▶ [What the task asks] Copy the rows from the line containing "Cirugía de cadera" to the line containing "para ayudarte a conseguir un alivio duradero.", keeping every line as it is.

(Data entries)
=== Begin Enclosure ===

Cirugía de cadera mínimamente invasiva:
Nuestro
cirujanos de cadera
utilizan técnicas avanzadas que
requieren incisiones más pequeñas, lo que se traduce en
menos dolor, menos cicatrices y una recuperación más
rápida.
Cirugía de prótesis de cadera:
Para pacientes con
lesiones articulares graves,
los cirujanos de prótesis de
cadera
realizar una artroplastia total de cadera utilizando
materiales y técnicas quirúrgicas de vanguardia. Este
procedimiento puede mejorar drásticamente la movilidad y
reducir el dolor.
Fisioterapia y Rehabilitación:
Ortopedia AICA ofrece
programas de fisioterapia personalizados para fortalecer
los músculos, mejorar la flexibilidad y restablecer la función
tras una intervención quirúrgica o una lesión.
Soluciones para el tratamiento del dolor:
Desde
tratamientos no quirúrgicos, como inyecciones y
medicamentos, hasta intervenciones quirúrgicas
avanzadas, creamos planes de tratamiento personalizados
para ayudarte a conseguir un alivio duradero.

=== End Enclosure ===
=== Begin Enclosure ===

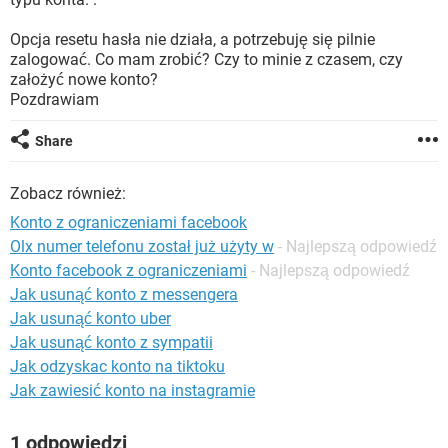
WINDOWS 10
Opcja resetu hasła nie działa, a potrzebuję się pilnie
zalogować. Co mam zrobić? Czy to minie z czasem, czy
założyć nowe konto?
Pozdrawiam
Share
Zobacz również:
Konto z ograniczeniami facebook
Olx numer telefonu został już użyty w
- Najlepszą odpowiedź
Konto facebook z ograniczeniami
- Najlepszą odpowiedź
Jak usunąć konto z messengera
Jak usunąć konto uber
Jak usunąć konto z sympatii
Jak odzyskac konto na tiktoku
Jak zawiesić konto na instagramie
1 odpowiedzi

=== End Enclosure ===
=== Begin Enclosure ===

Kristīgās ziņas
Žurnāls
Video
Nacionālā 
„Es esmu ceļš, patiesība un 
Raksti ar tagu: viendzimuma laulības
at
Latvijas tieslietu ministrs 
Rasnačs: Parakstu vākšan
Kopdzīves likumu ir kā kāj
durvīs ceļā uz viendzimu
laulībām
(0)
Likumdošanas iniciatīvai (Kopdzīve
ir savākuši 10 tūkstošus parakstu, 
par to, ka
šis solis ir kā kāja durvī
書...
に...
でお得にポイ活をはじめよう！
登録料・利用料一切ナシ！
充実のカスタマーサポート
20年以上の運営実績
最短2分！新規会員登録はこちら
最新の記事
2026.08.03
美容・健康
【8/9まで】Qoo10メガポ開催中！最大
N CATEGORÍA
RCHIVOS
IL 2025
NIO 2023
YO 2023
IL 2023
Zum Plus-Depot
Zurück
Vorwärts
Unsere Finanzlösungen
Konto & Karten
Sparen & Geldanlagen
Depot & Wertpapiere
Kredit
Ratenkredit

=== End Enclosure ===

▶ [Solution to the problem]
Cirugía de cadera mínimamente invasiva:
Nuestro
cirujanos de cadera
utilizan técnicas avanzadas que
requieren incisiones más pequeñas, lo que se traduce en
menos dolor, menos cicatrices y una recuperación más
rápida.
Cirugía de prótesis de cadera:
Para pacientes con
lesiones articulares graves,
los cirujanos de prótesis de
cadera
realizar una artroplastia total de cadera utilizando
materiales y técnicas quirúrgicas de vanguardia. Este
procedimiento puede mejorar drásticamente la movilidad y
reducir el dolor.
Fisioterapia y Rehabilitación:
Ortopedia AICA ofrece
programas de fisioterapia personalizados para fortalecer
los músculos, mejorar la flexibilidad y restablecer la función
tras una intervención quirúrgica o una lesión.
Soluciones para el tratamiento del dolor:
Desde
tratamientos no quirúrgicos, como inyecciones y
medicamentos, hasta intervenciones quirúrgicas
avanzadas, creamos planes de tratamiento personalizados
para ayudarte a conseguir un alivio duradero.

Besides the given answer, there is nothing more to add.